**Excerpted passage:**
- - -

2 tablespoons (8 tsp) sesame seeds

4 mangoes

2 large carrots, peeled, grated

6 green onions, thinly sliced

1/4 small green cabbage, finely shredded

 

Orange Tahini Dressing:

 

1/2 cup olive oil

1/4 cup fresh orange juice

2 teaspoons caster (superfine granulated) sugar

1 teaspoon GF Dijon mustard

1 tablespoon (4 tsp) tahini

 

 

1. Cook sesame seeds in a frying pan over high heat, stirring, for 4

minutes or until golden. Cool.

 

2. Make dressing: Combine all ingredients, and salt and pepper in a

screw-top jar. Shake well.

 

3. Prepare mangoes, following method below. Remove cubes from skin.

- - -

**Collected data:**
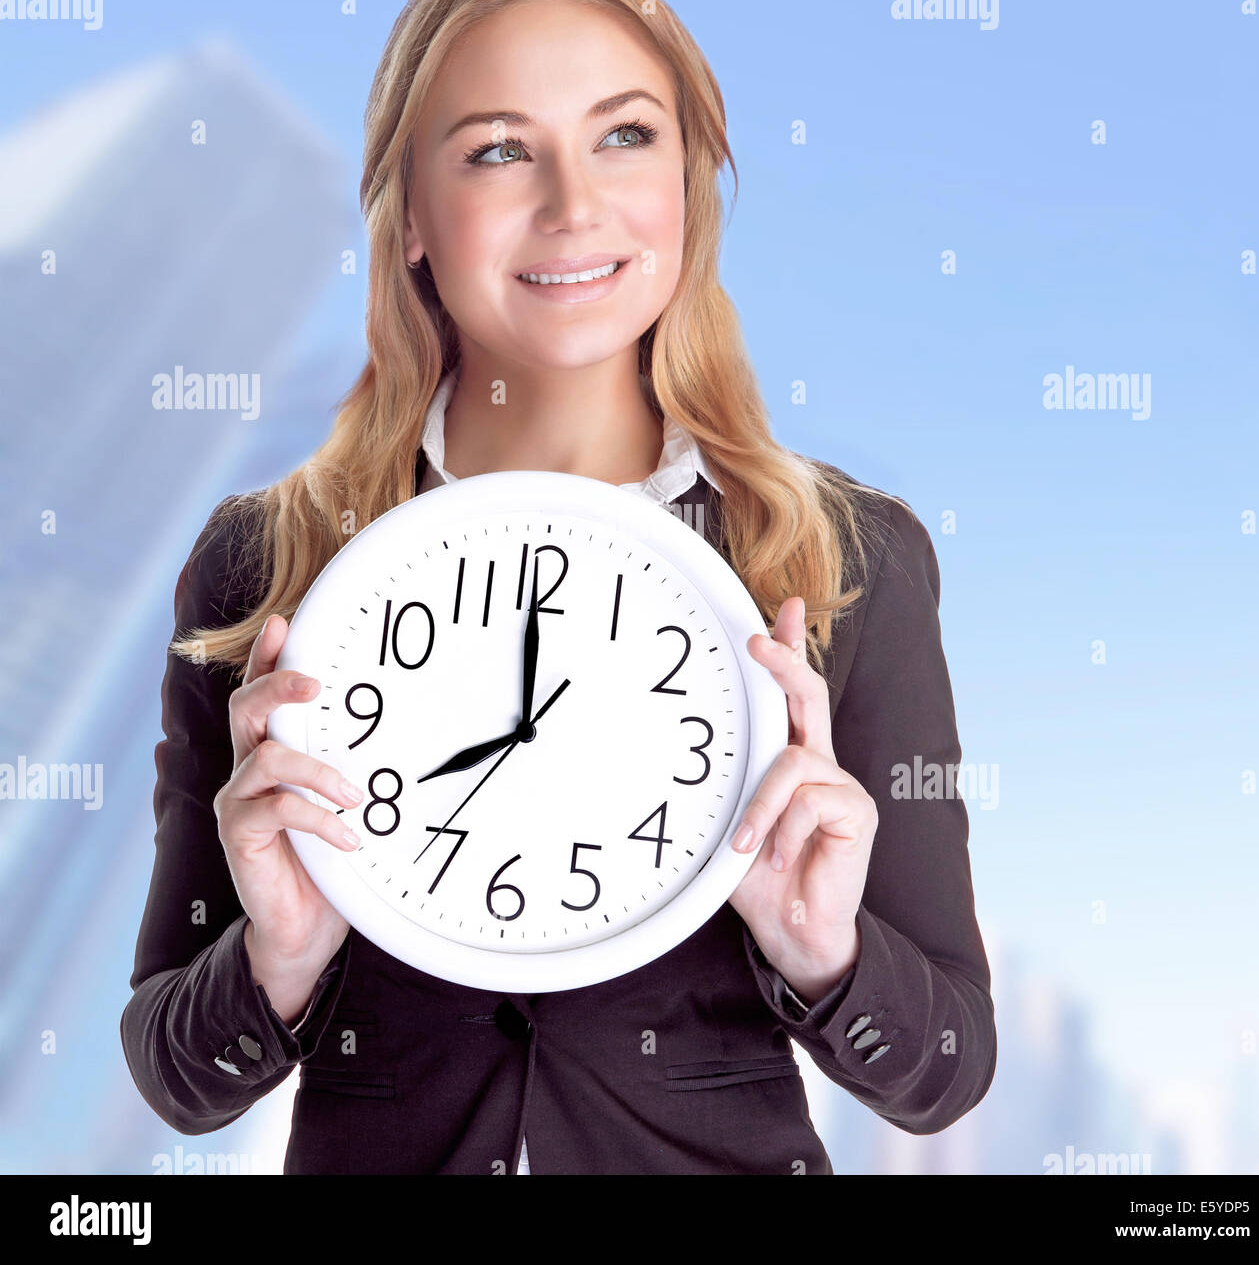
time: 7:59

- - -

**Work to complete:**
• 1. Using the recipe, answer these:
(a) How many green onions are used, and how are they prepared?
(b) What kind of juice goes into the dressing, and in what amount?
(c) How long are the sesame seeds cooked?
• 2. Carry on the recipe from its final step.
The material shown after the recipe is separate from it.

**Answers for the tasks:**
• 1.
(a) Six, thinly sliced.
(b) Fresh orange juice, 1/4 cup.
(c) For 4 minutes or until golden.

• 2.
Place into a bowl.

 

4. Add carrots, onions, cabbage, sesame seeds and dressing to mangoes.

Toss gently. Serve.

 

 

Serves 8.

 

 

 

 

Preparing Mangoes:

 

1. Using a sharp knife, remove mango cheeks, cutting as close to the

stone as possible.

 

2. Score 3 lines vertically down each cheek (don't cut right through).

Repeat, scoring horizontally.

 

3. Holding both sides of skin, turn mango flesh out.